Il peut être tentant de penser que lorsque Meta annonce qu’elle va démanteler les mécanismes visant à atténuer la désinformation qui sévit sur ses plateformes, que cette décision est une concession stratégique à Donald Trump, Elon Musk et compagnie – qu’il s’agit simplement d’une tentative de la part de Meta. l’entreprise à s’aligner sur le futur gouvernement américain, car cela n’a jamais fait de mal à aucune multinationale d’avoir de bonnes relations avec le pouvoir politique.
Mais ce n’est pas tout ce qui se passe.
Les magnats de la technologie en général, et Mark Zuckerberg en particulier, ne sont pas – autant que leurs positions publiques nous permettent de le voir – idéologiquement très éloignés de Trump. Le retour au pouvoir du républicain permet désormais à certaines sociétés Internet de fermer une parenthèse qu’elles avaient été contraintes d’ouvrir sous la pression politique et de l’opinion publique. Ce fut, ironiquement, une parenthèse ouverte autour de la première élection de Trump, en 2016. Aujourd’hui, Zuckerberg trouve les conditions pour redevenir un maximaliste de la liberté d’expression, aux idées libertaires et dont la préférence a toujours été d’interférer le moins possible avec ce qui est publié en ligne.

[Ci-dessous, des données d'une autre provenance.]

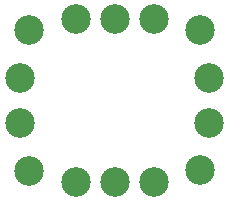
<source format=gbr>
G04 #@! TF.FileFunction,Copper,L2,Bot,Signal*
%FSLAX46Y46*%
G04 Gerber Fmt 4.6, Leading zero omitted, Abs format (unit mm)*
G04 Created by KiCad (PCBNEW 4.0.2-stable) date Monday, May 22, 2017 'PMt' 12:42:44 PM*
%MOMM*%
G01*
G04 APERTURE LIST*
%ADD10C,0.100000*%
%ADD11C,2.500000*%
G04 APERTURE END LIST*
D10*
D11*
X141860000Y-104775000D03*
X146558000Y-99780000D03*
X153162000Y-99780000D03*
X157860000Y-104775000D03*
X157099000Y-112522000D03*
X149860000Y-113580000D03*
X142621000Y-112649000D03*
X142621000Y-100711000D03*
X149860000Y-99780000D03*
X157099000Y-100711000D03*
X157860000Y-108585000D03*
X153162000Y-113580000D03*
X146558000Y-113580000D03*
X141860000Y-108585000D03*
M02*

</source>
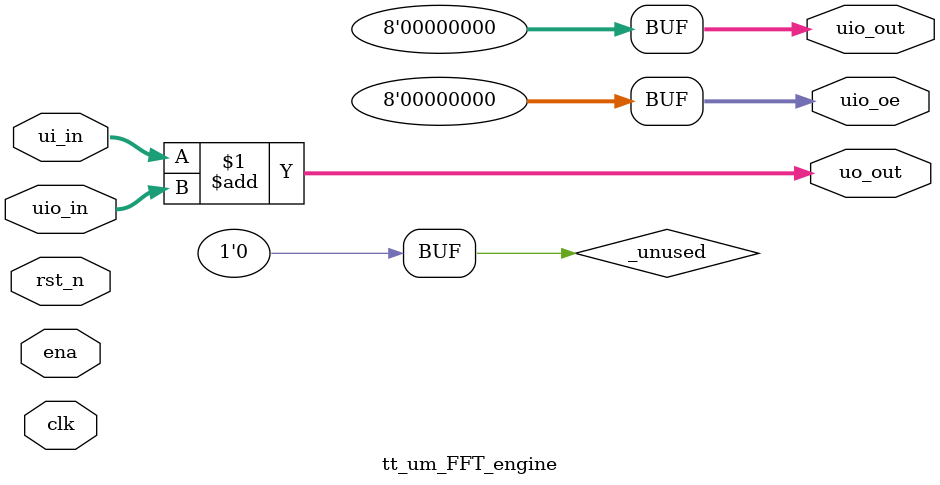
<source format=v>
/*
 * Copyright (c) 2025, Mariam & Hadi
 * SPDX-License-Identifier: Apache-2.0
 */

`default_nettype none

module tt_um_FFT_engine (
    input  wire [7:0] ui_in,    // Dedicated inputs
    output wire [7:0] uo_out,   // Dedicated outputs
    input  wire [7:0] uio_in,   // IOs: Input path
    output wire [7:0] uio_out,  // IOs: Output path
    output wire [7:0] uio_oe,   // IOs: Enable path (active high: 0=input, 1=output)
    input  wire       ena,      // always 1 when the design is powered, so you can ignore it
    input  wire       clk,      // clock
    input  wire       rst_n     // reset_n - low to reset
);

  // All output pins must be assigned. If not used, assign to 0.
  assign uo_out  = ui_in + uio_in;  // Example: ou_out is the sum of ui_in and uio_in
  assign uio_out = 0;
  assign uio_oe  = 0;

  // List all unused inputs to prevent warnings
  wire _unused = &{ena, clk, rst_n, 1'b0};

endmodule

</source>
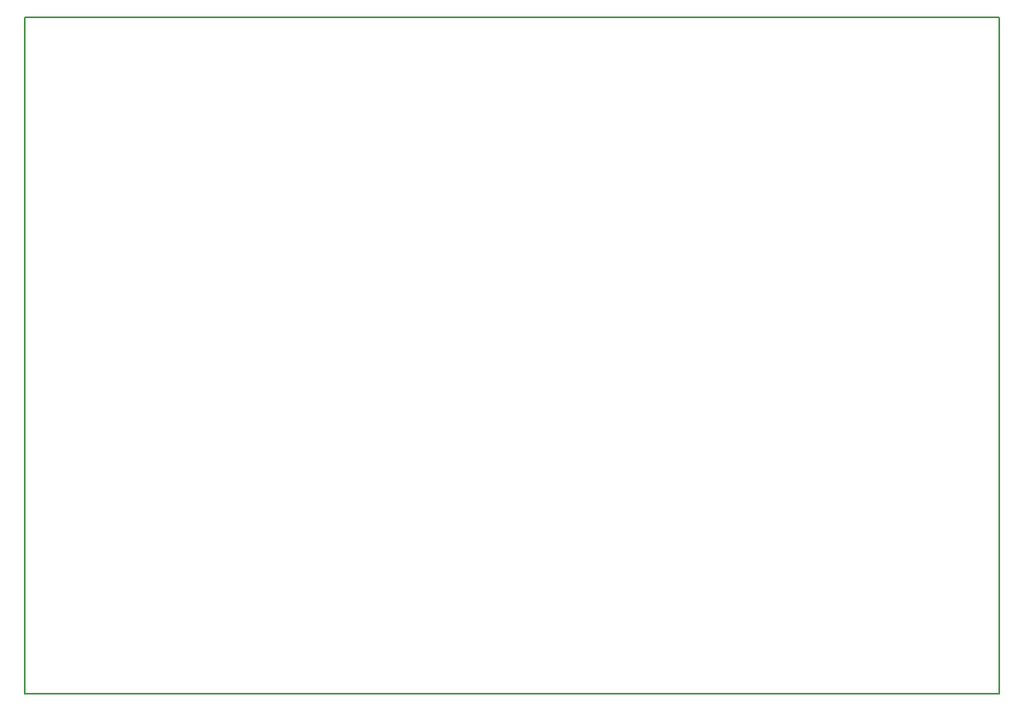
<source format=gbr>
G04 DipTrace 4.3.0.5*
G04 BoardOutline.gbr*
%MOMM*%
G04 #@! TF.FileFunction,Profile*
G04 #@! TF.Part,Single*
%ADD12C,0.14*%
%FSLAX35Y35*%
G04*
G71*
G90*
G75*
G01*
G04 BoardOutline*
%LPD*%
X5000000Y943747D2*
D12*
Y-6000000D1*
X-5000000D1*
Y943747D1*
X5000000D1*
M02*

</source>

Il est légitime que le PDG d’une entreprise dont l’objectif est de gagner de l’argent grâce à la publicité ne se sente pas obligé d’être un gendarme de la langue et d’avoir des responsabilités dans le fonctionnement du discours public, en plus de celles qui découlent de la loi. En soutien à Zuckerberg, il ne l’a jamais caché. C’est toujours à contrecœur, et sous l’impulsion d’événements tels que le scandale Cambridge Analytica ou les violences contre la population Rohingya incitées sur les pages Facebook, que l’entreprise a mis en place des mécanismes pour vérifier les faits et contrôler la désinformation et les discours de haine. À cette époque, il était impossible, du point de vue de l’image publique, de ne pas le faire.
Le contexte est désormais différent. Zuckerberg n’a pas tardé à le remarquer. Et le résultat est que Facebook mettra fin à son programme de vérification des faits aux États-Unis, dans le cadre duquel il payait des entités externes (dans certains cas, des médias) pour vérifier les contenus douteux publiés sur les réseaux sociaux de l’entreprise. Les contenus considérés comme faux ou incorrects ont été marqués et leur portée sur la plateforme est devenue plus petite. Il y a fort à parier que la fin de ces freins à la désinformation finira par s’étendre au reste du monde, y compris en Europe, les réduisant de ce côté de l’Atlantique au minimum nécessaire pour se conformer à la législation européenne.
Les déclarations d’aujourd’hui montrent clairement qu’il s’agit d’une décision prise pour la seule raison qu’une opportunité offerte par les vents politiques changeants. “Il est temps de revenir à nos racines en matière de liberté d’expression sur Facebook et Instagram”, a déclaré Zuckerberg. dans une vidéo enregistrée. Peu après, il a désigné les responsables de ce retrait du ethos original : « Les gouvernements et médias Les traditionalistes nous ont fait pression pour que nous censurions de plus en plus. » Il a également annoncé qu’il allait « supprimer de nombreuses restrictions sur des questions comme le genre et l’immigration ». Ces restrictions, estime-t-il, sont « très éloignées du discours actuel » (Performance démocratique aux élections américaines indique que, sur ce point, Zuckerberg a raison). Dans un choix de mots singulier, il a déclaré qu’il entendait « réduire le nombre de messages et les comptes de personnes innocentes que nous avons supprimés par accident. »
Zuckerberg, comme Musk, a toujours considéré l’idée de modérer le contenu comme un acte de censure. Tout comme X, le messages sur Facebook, ils auront désormais des « notes communautaires » ; c’est-à-dire des annexes écrites par l’utilisateur, censées fonctionner comme une sorte de contrôle ou de source d’informations supplémentaires, rédigées volontairement par n’importe qui. L’efficacité de ce système est très douteuse, dans les cas les plus bienveillants.
“On a l’impression que nous sommes dans une nouvelle ère maintenant”, dit Zuckerberg à un moment donné dans sa vidéo. Tu as raison. Ce sera encore plus chaotique.